# A few questions :-)



## hailinguk (Oct 18, 2010)

Hello,

I'm a complete newbie and am looking to make some soap for xmas pressies.

I just had a couple questions I hope you can help me with if possible.

1. When a recipe is in oz, is that the normal oz you find on a cooking scale?

2. I found this recipe but I'm not sure how much fragrance oil I'm allowed to add. Any ideas?

295g caustic soda
615g coconut oil 
800ml sunflower oil
800ml olive oil
900ml water

Thanks so much


----------



## cwarren (Oct 18, 2010)

Those measurements are wrong .. 1 is weight, 1 is volume

http://wiki.answers.com/Q/How_many_grams_are_in_1_ml


----------



## hailinguk (Oct 18, 2010)

Hi,

I think it's because on the tutorial, the olive oil and sunflower oil are liquids and the other 2 are weighed in solid form before she melts them?

Does that sound right? She adds essential oils but I want to use fragrance oil as I read on this forum that essential oils don't hold the smell as well but I'm not sure how much fragrance oil is safe to add? They are sold by the ml here.

Do you think 25ml would be enough or too much?

Thanks


----------



## PrairieCraft (Oct 18, 2010)

The best I can figure you need about 74ml of FO.  Everything should be measured in weight though so, 31g.

Someone correct me if I'm wrong, numbers are not my strong point.  If it weren't for soapcalc I would not be making soap.


----------



## cwarren (Oct 18, 2010)

hailinguk said:
			
		

> Hi,
> 
> I think it's because on the tutorial, the olive oil and sunflower oil are liquids and the other 2 are weighed in solid form before she melts them?
> 
> ...


is this on internet ? van you post a link ?


----------



## Healinya (Oct 18, 2010)

I'm not very good with the metric system, but this is pretty close to the recipe.

28% coconut
36% olive
36% sunflower
'
total oil weight 4.8lbs, 78oz, 2215grams

superfat is 10% and lye concentration is 24.8%

To get the fo amount, a tried .5 ounce per pound of oil, that's about 2.5 ounces.. when I changed it to 30 grams per kilo (I think that's pretty close) it suugested 66 grams.. done on soapcalc.com

I don't care for the recipe myself.. I've never used that much sunflower, I'd expect it to go turn rancid (which you would notice in the form of 'Dreaded Orange Spots'. Also, that's a lot of water to me. What I would do is lower the sunflower to 10-15% (actually, I wouldn't use it at all, but you may like it more than me) add between 20-25% lard or palm oil. 

One tip that I think is almost unanimous with all sapmakers is to think in terms of percents % and measure everything by weight, not volume.


----------



## hailinguk (Oct 18, 2010)

Hi,

Thanks for your replies, much appreciated.

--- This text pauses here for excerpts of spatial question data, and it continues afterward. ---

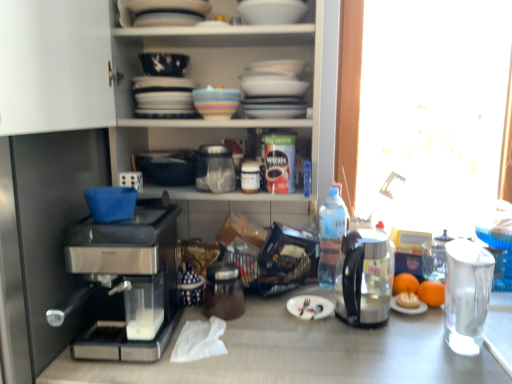
Question: Considering the relative sizes of transparent plastic bottle at right, the 2th bottle from the left, and orange matte at right, arranged as the 1th orange when viewed from the right, in the image provided, is transparent plastic bottle at right, the 2th bottle from the left, taller than orange matte at right, arranged as the 1th orange when viewed from the right,?

Choices:
 (A) yes
 (B) no

Answer: (A)

Question: Considering the relative sizes of transparent plastic bottle at right, placed as the 1th bottle when sorted from back to front, and orange matte at right, acting as the 2th orange starting from the left, in the image provided, is transparent plastic bottle at right, placed as the 1th bottle when sorted from back to front, smaller than orange matte at right, acting as the 2th orange starting from the left,?

Choices:
 (A) no
 (B) yes

Answer: (A)

Question: Is transparent plastic bottle at right, which is the second bottle in right-to-left order, next to orange matte at right, acting as the 2th orange starting from the left, and touching it?

Choices:
 (A) yes
 (B) no

Answer: (B)

Question: From the image's perspective, is transparent plastic bottle at right, the 3th bottle viewed from the front, above orange matte at right, acting as the 2th orange starting from the left?

Choices:
 (A) yes
 (B) no

Answer: (A)

Question: Is there a large distance between transparent plastic bottle at right, placed as the 1th bottle when sorted from back to front, and orange matte at right, acting as the 2th orange starting from the left?

Choices:
 (A) no
 (B) yes

Answer: (A)

Question: Is shiny metallic coffee maker at center, the second appliance in the top-to-bottom sequence, wider or thinner than multicolored ceramic bowl at center, which ranks as the first tableware in left-to-right order?

Choices:
 (A) thin
 (B) wide

Answer: (B)

Question: Is point (219, 269) closer or farther from the camera than point (222, 99)?

Choices:
 (A) closer
 (B) farther

Answer: (B)

Question: Is shiny metallic coffee maker at center, the 1th appliance from the bottom, spatially inside multicolored ceramic bowl at center, placed as the first tableware when sorted from bottom to top, or outside of it?

Choices:
 (A) outside
 (B) inside

Answer: (A)

Question: From a real-world perspective, is shiny metallic coffee maker at center, the 1th appliance from the bottom, positioned above or below multicolored ceramic bowl at center, which ranks as the first tableware in left-to-right order?

Choices:
 (A) below
 (B) above

Answer: (A)

Question: Considering the relative positions of white matte paper plate at center and transparent glass jar at center, the first appliance in the top-to-bottom sequence, in the image provided, is white matte paper plate at center to the left or to the right of transparent glass jar at center, the first appliance in the top-to-bottom sequence,?

Choices:
 (A) left
 (B) right

Answer: (B)

Question: Is point (310, 317) closer or farther from the camera than point (208, 178)?

Choices:
 (A) farther
 (B) closer

Answer: (B)

Question: From the image's perspective, is white matte paper plate at center located above or below transparent glass jar at center, the first appliance in the top-to-bottom sequence?

Choices:
 (A) below
 (B) above

Answer: (A)

Question: In terms of width, does white matte paper plate at center look wider or thinner when compared to transparent glass jar at center, placed as the 2th appliance when sorted from bottom to top?

Choices:
 (A) wide
 (B) thin

Answer: (B)

Question: Is shiny metallic coffee maker at center, the 1th appliance from the bottom, inside the boundaries of silver metallic fork at center, or outside?

Choices:
 (A) outside
 (B) inside

Answer: (A)

Question: From a real-world perspective, relative to silver metallic fork at center, is shiny metallic coffee maker at center, the second appliance in the top-to-bottom sequence, vertically above or below?

Choices:
 (A) below
 (B) above

Answer: (B)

It was on Kistrys Homemade Christmas last year - the link to the recipe is here: 

http://www.channel4.com/4homes/design-s ... 2_p_1.html

I just want to get a good basic recipe that I can just adapt with different fragrance oils etc.

I've found lots of recipes online, the only problem is that when they call for olive oil or fragrance oil in grams I have no idea what the equivalent is in mls because the online store I'm buying my supplies from only sells them in mls. 

Someone referred me to this website earlier (http://www.onlineconversion.com/weight_ ... ooking.htm) for converting but I just want to check this is right. It says 500 grams of olive oil is 617ml. Does that sound right?

Thanks for everyones help on this 

Could I swap the sunflower oil for castor oil?

If you have a good basic soap recipe you would like to share, please let me know


----------



## Healinya (Oct 18, 2010)

Castor oil is wonderful, but too much creates a slimy feeling to the bar when wet.. 3-10% is common. Do you have access to any butters (shea, cocoa, mango etc)? I know cocoa butter can be bought in one ounce tubes in most drugstores. 

You can make a very basic recipe using 30% olive oil, 30% coconut oil, 30% lard (or palm) and 10% any oil you want.. if you want to add additional oils then reduce the coconut and lard to 25%.

Another recipe that I have tried based off of another soapers suggestion was 75% olive, 25% coconut.. 

Most oils have different weights but the same volume, which is why you are best buying more than you need and weighing it when you get it. You could try asking the company you are buying from if they know  the correct weight.. I know there is a web site somewhere listing how much volume is in each different oil weight, but I can't find it... maybe someone else has it bookmarked?


----------



## hailinguk (Oct 18, 2010)

Thanks for this recipe ratio.

I just put it into soapcalc and got this:

total oil weight	1000
Water as percent of oil weight	38 %
Super Fat/Discount	5 %
Lye Concentration	27.407 %
Water : Lye Ratio	2.649:1
Sat : Unsat Ratio	46 : 54
Iodine	53
INS	162
Fragrance Ratio	0
Fragrance Weight	 0 Gm


Ingredient	      Pounds	    Ounces	  Grams
Water	       0.838	           13.404	       380
Lye - NaOH        0.316	       5.061           143.465

Hardness	29 - 54	44
Cleansing	12 - 22	20
Conditioning 44 - 69	52
Bubbly	14 - 46	29
Creamy	16 - 48	32
Iodine	41 - 70	53
INS	136 - 165	162

Does that look about right?

Thanks


----------



## Healinya (Oct 18, 2010)

It looks fine, but I don't know what recipe you put in.. but the lye and water amounts are much better than your first recipe


----------



## hailinguk (Oct 18, 2010)

I put in:


10% any oil you want (castor for bubbles)
30% palm oil
30% coconut oil
30% olive oil


----------